Peter Molk, a leading LLC scholar, has published an article about LLCs.  The title, citation, and introduction of are below:

51 U.C. Davis L. Rev. 2129
U.C. Davis Law Review
June, 2018
Peter Molk
Copyright © 2018 by Peter Molk

LLC statutes allow owners to restrict or completely waive standard governance protections required of other business forms. Corporate law mandatory stalwarts like fiduciary duties can be entirely eliminated in an LLC. This flexible approach has the potential to generate maximally efficient governance relationships: tailored negotiation among LLC investors can produce an optimal set of governance terms that corporate law’s mandatory protections cannot. Yet when owners lack sophistication or bargaining power, contractual freedom allows for terms that lead to mispriced capital, reduced investment, and inefficiently allocated capital across LLCs.

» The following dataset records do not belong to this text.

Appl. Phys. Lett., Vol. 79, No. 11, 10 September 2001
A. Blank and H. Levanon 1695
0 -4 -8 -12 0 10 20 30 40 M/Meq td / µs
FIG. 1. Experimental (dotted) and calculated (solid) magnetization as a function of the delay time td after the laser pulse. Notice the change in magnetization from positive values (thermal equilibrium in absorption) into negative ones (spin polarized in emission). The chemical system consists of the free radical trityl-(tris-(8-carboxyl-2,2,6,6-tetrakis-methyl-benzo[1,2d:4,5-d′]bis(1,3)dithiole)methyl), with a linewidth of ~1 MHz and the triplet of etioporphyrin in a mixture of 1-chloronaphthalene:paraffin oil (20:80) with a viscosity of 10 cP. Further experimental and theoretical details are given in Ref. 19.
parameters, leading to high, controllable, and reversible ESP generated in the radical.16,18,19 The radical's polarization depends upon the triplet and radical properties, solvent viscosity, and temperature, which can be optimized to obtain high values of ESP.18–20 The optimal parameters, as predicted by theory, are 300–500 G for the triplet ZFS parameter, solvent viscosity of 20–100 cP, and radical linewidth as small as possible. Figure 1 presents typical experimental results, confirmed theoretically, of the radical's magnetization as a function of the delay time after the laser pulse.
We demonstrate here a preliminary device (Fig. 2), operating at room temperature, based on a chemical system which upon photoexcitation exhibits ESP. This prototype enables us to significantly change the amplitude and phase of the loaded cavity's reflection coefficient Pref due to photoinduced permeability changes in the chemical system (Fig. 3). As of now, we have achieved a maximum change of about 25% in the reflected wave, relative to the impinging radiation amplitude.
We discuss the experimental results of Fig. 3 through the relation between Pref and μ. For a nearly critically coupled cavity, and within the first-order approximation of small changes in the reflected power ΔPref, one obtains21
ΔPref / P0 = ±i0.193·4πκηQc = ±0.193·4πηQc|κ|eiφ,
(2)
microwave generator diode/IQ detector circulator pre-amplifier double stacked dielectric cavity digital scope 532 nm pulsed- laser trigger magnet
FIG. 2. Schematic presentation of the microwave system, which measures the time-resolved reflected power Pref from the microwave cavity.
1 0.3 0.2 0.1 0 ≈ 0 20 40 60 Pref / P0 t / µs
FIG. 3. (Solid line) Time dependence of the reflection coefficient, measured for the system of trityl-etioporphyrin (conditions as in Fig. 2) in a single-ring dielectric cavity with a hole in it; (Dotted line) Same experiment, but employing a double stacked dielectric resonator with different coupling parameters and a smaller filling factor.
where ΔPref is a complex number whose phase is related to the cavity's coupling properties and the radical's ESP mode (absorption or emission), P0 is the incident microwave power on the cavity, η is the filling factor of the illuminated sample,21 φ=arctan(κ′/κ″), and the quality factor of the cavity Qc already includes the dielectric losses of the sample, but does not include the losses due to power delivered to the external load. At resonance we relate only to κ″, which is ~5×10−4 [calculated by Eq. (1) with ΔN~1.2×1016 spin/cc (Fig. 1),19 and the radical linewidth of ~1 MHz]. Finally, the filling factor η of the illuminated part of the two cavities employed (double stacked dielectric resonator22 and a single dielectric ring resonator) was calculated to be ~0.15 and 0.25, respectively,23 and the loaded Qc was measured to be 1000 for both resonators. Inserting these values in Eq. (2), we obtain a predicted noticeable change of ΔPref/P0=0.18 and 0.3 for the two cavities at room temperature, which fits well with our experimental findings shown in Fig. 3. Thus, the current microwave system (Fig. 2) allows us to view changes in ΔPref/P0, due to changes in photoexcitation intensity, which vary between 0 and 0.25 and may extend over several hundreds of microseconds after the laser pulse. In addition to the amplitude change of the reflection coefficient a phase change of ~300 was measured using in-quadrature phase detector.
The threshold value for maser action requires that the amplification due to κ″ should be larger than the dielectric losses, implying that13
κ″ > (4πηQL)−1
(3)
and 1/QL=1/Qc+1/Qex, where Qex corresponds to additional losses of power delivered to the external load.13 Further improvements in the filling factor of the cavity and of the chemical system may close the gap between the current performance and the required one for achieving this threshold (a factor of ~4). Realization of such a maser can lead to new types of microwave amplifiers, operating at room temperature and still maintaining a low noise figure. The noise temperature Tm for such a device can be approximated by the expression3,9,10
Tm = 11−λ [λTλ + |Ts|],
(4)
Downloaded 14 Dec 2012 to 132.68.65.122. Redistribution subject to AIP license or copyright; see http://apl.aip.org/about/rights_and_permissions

A series of cases has brought this problem to the fore. Recommendations for reform have focused on doing nothing, imposing mandatory protections, or relying on ad-hoc judicial interventions, but these solutions are each ultimately unsatisfying. Instead, I show how a model inspired by securities law’s accredited investor concept has the most promise to ensure LLCs‘ continued viability as a distinct organizational form, with favorable liability and tax treatment to everyday investors and the freedom to craft unique governance relationships for sophisticated ones.